Exercise instructions :: A single number is the answer here: how many lines of the entries contain "format"?

Plain-text engineering files:
____________________
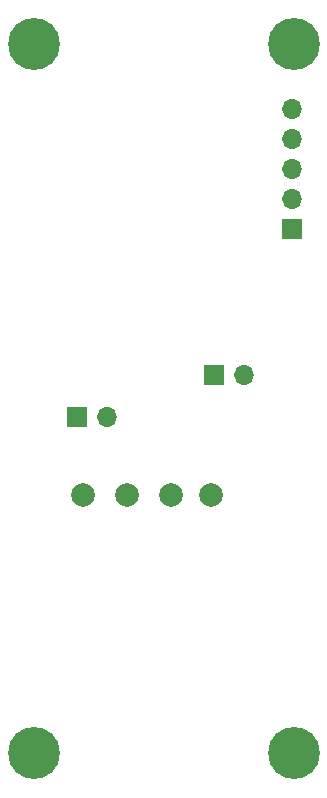
<source format=gbr>
%TF.GenerationSoftware,KiCad,Pcbnew,8.0.6*%
%TF.CreationDate,2024-12-19T09:16:50+01:00*%
%TF.ProjectId,Clicker_PCB,436c6963-6b65-4725-9f50-43422e6b6963,rev?*%
%TF.SameCoordinates,Original*%
%TF.FileFunction,Soldermask,Bot*%
%TF.FilePolarity,Negative*%
%FSLAX46Y46*%
G04 Gerber Fmt 4.6, Leading zero omitted, Abs format (unit mm)*
G04 Created by KiCad (PCBNEW 8.0.6) date 2024-12-19 09:16:50*
%MOMM*%
%LPD*%
G01*
G04 APERTURE LIST*
%ADD10C,0.700000*%
%ADD11C,4.400000*%
%ADD12R,1.700000X1.700000*%
%ADD13O,1.700000X1.700000*%
%ADD14C,2.000000*%
G04 APERTURE END LIST*
D10*
%TO.C,H1*%
X107650000Y-102275000D03*
X108133274Y-101108274D03*
X108133274Y-103441726D03*
X109300000Y-100625000D03*
D11*
X109300000Y-102275000D03*
D10*
X109300000Y-103925000D03*
X110466726Y-101108274D03*
X110466726Y-103441726D03*
X110950000Y-102275000D03*
%TD*%
D12*
%TO.C,BT1*%
X124525000Y-130249999D03*
D13*
X127065000Y-130249999D03*
%TD*%
D10*
%TO.C,H3*%
X107650000Y-162275000D03*
X108133274Y-161108274D03*
X108133274Y-163441726D03*
X109300000Y-160625000D03*
D11*
X109300000Y-162275000D03*
D10*
X109300000Y-163925000D03*
X110466726Y-161108274D03*
X110466726Y-163441726D03*
X110950000Y-162275000D03*
%TD*%
%TO.C,H2*%
X129650000Y-102275000D03*
X130133274Y-101108274D03*
X130133274Y-103441726D03*
X131300000Y-100625000D03*
D11*
X131300000Y-102275000D03*
D10*
X131300000Y-103925000D03*
X132466726Y-101108274D03*
X132466726Y-103441726D03*
X132950000Y-102275000D03*
%TD*%
D14*
%TO.C,TP5*%
X113425000Y-140400000D03*
%TD*%
D12*
%TO.C,SW1*%
X112975000Y-133800000D03*
D13*
X115515000Y-133800000D03*
%TD*%
D12*
%TO.C,J1*%
X131200000Y-117950000D03*
D13*
X131200000Y-115410000D03*
X131200000Y-112870001D03*
X131200000Y-110330000D03*
X131200000Y-107790000D03*
%TD*%
D10*
%TO.C,H4*%
X129650000Y-162275000D03*
X130133274Y-161108274D03*
X130133274Y-163441726D03*
X131300000Y-160625000D03*
D11*
X131300000Y-162275000D03*
D10*
X131300000Y-163925000D03*
X132466726Y-161108274D03*
X132466726Y-163441726D03*
X132950000Y-162275000D03*
%TD*%
D14*
%TO.C,TP7*%
X124275000Y-140400000D03*
%TD*%
%TO.C,TP4*%
X117175000Y-140400000D03*
%TD*%
%TO.C,TP6*%
X120925000Y-140400000D03*
%TD*%
M02*

</source>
____________________
Worked solution :: 2